By addressing the full scope of Pierce County’s need without limiting the answer to currently existing resources, the new comprehensive plan stands out from other homeless plans that exist in Washington state.

Rather than taking the fragmented and incremental approach that has typified other approaches, the new plan envisions what a truly systemic approach to ending homelessness might look like.

The plan leads with a commitment to system change, and follows King County’s lead by establishing a regional homeless authority to coordinate services and align the work of 15 municipalities by 2025.

Other features of the plan include:

  • New investments in homeless prevention. The least expensive way to solve homelessness, the plan states, is to keep it from happening in the first place.

  • A commitment to “Targeted Universalism,” an equity-based strategy designed to guide immediate priorities while accommodating the unique needs of diverse populations.

  • A prioritization of emergency shelter. This focuses resources on reducing the immediate trauma and harm while broadening political support by addressing visible homelessness.

  • Improved coordination of the systems that directly address homelessness, along with the 21 identified “adjacent” systems that indirectly intersect.

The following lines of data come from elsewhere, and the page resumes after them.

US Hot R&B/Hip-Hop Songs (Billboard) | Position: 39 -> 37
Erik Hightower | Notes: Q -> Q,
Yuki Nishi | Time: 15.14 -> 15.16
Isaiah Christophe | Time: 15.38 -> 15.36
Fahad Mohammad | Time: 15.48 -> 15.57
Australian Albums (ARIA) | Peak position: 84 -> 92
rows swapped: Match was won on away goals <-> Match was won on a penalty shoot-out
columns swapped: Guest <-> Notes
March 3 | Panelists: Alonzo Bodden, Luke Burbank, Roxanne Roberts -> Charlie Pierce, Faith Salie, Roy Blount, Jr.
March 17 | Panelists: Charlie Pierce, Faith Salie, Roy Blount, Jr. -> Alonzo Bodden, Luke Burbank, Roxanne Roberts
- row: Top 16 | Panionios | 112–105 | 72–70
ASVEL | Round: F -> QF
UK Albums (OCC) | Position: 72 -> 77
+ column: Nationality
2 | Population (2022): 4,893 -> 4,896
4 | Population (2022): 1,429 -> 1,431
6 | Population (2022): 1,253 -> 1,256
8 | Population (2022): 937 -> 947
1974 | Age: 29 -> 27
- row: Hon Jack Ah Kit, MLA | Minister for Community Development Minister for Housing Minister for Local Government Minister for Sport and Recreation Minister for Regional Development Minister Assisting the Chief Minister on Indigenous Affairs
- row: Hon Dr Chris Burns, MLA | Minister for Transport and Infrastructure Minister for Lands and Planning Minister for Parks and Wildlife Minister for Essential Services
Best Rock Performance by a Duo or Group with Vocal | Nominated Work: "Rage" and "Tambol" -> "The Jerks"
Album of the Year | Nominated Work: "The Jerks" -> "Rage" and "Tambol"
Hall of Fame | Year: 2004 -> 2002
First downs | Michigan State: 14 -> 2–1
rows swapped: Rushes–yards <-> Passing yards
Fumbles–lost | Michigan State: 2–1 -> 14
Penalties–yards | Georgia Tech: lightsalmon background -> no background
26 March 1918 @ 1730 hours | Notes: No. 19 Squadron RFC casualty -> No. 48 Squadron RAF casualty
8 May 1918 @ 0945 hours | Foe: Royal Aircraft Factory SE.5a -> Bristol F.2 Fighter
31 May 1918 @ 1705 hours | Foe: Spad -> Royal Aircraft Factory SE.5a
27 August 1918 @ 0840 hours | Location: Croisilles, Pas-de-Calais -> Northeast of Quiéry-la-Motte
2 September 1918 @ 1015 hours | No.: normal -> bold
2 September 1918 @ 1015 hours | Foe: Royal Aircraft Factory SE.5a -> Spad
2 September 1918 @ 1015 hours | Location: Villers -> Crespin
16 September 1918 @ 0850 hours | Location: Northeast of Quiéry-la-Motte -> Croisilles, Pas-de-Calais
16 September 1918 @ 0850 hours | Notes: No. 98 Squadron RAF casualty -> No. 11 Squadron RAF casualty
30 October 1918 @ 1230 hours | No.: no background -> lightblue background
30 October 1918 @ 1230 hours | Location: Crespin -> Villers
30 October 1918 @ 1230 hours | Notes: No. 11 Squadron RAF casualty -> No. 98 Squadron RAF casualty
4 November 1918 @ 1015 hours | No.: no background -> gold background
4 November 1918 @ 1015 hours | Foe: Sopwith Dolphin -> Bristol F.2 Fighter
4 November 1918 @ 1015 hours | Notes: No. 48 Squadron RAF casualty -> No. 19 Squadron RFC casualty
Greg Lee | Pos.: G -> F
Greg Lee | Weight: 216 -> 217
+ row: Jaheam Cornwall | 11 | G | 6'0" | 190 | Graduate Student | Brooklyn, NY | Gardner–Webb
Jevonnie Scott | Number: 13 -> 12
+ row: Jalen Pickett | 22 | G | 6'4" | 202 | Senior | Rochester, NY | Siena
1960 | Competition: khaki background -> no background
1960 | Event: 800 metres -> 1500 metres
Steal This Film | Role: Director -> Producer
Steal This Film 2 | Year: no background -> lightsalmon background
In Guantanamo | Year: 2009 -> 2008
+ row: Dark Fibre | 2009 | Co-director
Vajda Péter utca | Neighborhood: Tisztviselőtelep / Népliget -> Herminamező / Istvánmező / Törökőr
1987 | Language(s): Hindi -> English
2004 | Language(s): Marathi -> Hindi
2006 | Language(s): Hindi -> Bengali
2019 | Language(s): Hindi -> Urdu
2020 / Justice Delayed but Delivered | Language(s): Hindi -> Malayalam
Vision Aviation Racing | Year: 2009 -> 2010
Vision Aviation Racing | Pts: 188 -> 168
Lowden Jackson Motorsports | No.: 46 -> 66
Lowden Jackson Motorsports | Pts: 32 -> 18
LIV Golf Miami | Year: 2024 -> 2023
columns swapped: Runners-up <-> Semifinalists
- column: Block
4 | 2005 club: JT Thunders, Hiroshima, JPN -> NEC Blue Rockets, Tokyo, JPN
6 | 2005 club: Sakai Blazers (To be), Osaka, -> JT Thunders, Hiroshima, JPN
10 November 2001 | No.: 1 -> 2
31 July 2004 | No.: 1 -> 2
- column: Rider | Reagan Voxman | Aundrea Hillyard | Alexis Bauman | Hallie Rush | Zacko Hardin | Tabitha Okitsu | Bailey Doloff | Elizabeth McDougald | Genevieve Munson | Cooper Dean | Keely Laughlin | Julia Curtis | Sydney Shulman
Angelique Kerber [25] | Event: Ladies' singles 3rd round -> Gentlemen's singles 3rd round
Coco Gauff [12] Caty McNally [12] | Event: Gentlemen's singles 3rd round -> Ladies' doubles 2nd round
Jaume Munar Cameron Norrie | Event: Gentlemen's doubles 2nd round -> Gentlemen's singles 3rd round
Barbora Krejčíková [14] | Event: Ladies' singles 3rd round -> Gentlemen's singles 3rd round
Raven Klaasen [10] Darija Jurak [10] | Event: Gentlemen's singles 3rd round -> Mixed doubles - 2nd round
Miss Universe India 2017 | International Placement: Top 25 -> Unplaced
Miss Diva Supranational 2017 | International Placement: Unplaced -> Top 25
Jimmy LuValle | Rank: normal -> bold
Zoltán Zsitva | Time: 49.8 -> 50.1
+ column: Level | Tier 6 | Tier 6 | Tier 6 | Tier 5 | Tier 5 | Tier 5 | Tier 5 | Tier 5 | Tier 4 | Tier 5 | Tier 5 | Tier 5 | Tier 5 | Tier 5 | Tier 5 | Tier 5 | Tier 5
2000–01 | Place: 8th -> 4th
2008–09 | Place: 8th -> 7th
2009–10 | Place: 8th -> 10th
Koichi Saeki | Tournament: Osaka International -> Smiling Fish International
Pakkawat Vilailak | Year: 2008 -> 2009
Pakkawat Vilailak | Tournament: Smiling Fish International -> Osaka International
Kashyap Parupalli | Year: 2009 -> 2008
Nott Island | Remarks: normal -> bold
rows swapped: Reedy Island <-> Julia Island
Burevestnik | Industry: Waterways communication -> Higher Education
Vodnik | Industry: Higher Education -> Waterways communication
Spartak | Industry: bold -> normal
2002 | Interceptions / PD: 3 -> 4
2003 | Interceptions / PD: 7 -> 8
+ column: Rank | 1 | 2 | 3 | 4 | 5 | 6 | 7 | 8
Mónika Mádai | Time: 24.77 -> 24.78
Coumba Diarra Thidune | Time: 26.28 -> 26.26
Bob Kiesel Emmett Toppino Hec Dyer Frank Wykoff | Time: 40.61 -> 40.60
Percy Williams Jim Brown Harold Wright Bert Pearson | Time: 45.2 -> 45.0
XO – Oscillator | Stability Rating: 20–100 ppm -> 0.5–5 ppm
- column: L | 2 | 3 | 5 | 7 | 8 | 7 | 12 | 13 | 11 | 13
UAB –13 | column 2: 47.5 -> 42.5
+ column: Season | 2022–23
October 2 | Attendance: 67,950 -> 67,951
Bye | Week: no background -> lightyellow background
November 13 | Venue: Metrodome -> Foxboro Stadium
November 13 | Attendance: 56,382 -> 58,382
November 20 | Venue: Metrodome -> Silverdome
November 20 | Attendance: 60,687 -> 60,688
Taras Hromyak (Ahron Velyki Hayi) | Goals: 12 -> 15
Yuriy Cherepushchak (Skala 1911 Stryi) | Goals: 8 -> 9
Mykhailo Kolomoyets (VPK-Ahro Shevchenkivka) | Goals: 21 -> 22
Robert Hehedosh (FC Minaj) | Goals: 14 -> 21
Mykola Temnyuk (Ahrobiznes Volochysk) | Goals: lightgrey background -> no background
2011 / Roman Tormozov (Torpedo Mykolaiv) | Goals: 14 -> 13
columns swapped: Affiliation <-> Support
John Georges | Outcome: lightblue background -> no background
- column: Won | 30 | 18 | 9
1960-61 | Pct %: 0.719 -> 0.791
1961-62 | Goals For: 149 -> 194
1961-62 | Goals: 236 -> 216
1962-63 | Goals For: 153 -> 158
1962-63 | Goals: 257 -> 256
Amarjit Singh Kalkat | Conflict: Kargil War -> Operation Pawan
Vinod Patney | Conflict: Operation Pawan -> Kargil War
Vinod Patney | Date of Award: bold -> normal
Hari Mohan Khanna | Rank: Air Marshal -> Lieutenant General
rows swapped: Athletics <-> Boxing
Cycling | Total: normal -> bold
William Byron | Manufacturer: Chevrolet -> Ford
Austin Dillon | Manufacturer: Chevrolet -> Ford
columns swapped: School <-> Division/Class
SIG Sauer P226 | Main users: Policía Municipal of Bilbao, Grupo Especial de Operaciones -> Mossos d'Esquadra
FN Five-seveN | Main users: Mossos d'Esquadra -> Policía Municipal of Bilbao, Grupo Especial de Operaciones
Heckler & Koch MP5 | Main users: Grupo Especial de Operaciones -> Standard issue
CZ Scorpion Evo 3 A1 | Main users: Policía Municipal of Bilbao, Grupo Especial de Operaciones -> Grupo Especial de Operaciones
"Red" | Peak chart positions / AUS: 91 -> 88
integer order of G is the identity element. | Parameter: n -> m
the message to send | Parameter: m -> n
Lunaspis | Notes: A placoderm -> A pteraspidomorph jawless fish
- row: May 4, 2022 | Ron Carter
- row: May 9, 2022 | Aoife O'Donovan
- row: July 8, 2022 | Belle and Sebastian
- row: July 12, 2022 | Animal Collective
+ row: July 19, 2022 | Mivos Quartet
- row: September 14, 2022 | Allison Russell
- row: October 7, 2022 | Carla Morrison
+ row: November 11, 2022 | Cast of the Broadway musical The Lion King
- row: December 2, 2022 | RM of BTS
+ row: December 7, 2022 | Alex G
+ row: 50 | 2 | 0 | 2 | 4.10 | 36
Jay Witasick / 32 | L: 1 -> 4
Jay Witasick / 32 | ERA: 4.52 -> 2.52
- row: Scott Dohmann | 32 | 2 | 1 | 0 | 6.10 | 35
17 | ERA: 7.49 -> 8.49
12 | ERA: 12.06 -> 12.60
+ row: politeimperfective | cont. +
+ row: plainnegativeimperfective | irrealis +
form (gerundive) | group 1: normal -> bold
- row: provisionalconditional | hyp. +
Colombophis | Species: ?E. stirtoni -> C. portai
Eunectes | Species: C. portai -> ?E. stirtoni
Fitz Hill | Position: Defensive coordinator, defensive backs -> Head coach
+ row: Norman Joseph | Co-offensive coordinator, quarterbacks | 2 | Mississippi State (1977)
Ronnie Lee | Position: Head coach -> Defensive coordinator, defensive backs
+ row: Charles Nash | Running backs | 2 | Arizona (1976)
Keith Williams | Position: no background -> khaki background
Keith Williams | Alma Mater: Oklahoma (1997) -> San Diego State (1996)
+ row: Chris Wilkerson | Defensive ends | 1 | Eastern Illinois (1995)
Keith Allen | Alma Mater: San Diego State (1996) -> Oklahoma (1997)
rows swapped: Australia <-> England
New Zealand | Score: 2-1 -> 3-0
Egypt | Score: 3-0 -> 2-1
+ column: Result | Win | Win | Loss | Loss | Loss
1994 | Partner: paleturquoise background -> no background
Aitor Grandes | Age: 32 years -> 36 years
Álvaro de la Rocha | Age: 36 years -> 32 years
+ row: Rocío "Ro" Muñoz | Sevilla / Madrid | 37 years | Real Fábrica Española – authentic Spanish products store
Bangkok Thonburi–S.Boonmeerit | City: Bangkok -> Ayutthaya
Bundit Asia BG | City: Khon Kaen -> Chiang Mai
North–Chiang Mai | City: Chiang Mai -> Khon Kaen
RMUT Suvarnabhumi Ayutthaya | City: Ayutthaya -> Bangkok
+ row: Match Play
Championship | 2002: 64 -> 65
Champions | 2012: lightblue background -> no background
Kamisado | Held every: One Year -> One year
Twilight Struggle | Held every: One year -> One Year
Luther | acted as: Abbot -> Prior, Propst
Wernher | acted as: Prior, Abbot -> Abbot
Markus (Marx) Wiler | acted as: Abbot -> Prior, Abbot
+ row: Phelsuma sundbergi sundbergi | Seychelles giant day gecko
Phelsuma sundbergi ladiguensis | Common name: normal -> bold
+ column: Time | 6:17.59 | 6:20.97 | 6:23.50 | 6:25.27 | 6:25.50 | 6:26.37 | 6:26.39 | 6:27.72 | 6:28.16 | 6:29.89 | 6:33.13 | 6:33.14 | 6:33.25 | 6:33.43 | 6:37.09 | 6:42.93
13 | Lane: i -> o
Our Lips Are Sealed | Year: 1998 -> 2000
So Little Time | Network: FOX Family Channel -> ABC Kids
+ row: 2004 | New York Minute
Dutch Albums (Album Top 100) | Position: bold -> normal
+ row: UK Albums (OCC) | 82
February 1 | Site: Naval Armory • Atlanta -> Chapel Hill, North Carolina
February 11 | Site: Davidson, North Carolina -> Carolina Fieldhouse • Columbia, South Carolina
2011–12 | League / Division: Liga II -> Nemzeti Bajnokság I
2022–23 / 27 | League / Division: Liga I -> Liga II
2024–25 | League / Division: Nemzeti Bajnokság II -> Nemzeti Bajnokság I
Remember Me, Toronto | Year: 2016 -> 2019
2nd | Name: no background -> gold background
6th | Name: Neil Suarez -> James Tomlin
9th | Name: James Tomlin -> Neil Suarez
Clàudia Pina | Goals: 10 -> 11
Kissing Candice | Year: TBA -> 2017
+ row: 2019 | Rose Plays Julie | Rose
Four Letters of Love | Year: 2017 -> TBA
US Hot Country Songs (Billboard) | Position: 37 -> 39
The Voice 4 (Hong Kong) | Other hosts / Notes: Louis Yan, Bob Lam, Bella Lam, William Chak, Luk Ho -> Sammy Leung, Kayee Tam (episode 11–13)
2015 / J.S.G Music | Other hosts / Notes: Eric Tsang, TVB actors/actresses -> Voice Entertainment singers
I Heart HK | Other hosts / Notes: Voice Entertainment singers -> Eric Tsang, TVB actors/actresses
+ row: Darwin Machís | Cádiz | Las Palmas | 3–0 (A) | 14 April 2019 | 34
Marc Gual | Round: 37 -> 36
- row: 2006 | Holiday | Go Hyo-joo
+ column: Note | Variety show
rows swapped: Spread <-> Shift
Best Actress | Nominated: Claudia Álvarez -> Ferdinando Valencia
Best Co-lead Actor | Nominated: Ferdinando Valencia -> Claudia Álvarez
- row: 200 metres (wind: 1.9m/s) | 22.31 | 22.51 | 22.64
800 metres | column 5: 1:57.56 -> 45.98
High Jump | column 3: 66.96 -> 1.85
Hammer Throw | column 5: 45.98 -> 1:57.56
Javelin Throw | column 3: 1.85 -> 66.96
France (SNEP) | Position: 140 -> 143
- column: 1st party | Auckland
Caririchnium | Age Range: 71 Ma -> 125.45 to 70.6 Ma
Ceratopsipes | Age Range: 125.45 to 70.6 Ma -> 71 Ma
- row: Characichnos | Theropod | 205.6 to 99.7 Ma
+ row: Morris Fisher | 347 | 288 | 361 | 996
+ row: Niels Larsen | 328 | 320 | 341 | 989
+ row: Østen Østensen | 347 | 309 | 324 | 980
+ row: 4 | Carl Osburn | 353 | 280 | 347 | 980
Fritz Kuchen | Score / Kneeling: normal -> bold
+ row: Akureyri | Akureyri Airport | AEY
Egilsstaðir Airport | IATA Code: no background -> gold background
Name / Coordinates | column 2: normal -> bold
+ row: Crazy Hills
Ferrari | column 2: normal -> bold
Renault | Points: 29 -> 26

The good news is that getting to functional zero — the latest bureaucratic short-hand for making homelessness rare, brief, and one-time — is not only possible, but in the long-term, cost effective.

The annual cost of housing a chronically homeless individual is pegged at $22,000, as opposed to the $40,000 in estimated system-wide costs incurred if that person remains homeless.

The challenge is that, despite the long-term system efficiencies, this vision comes with a hefty initial price tag. Increased homeless services operations funding alone is pegged at $117 million over the current $40 million spent annually.

Other costs are $15 million in capital funding for new shelter and between $100 million and $400 million for 1,800 units of housing.

One aspect of the plan that is likely to draw more attention is the expansion of the Homeless Management Information System (HMIS) to track all interactions with homeless people — both formal and informal — on a by-name basis. The plan would also make the HMIS database transparent to other systems beyond Pierce County’s.

While this change is central to the plan’s systems-based approach to ending homelessness, it comes at the cost of individual confidentiality, and would require universal usage of the HMIS database.

Given the failures of previous plans to end homelessness and political instability at the federal level, some skepticism is hard to avoid. But this plan doesn’t ask what’s "politically possible." It asks what solving homelessness would take.

After 40 years of misery management, we’ve long known what works. What’s been missing are adequate resources and sufficient political will. This plan offers opportunity to change that.

The comprehensive plan now heads back to Pierce County Council. What happens then is less than clear. What we do know is that without strong, consistent community engagement and support, little is likely to change.

That’s not cynicism. That’s realism. Ending homelessness isn’t magic. It’s work, and that work belongs to all of us.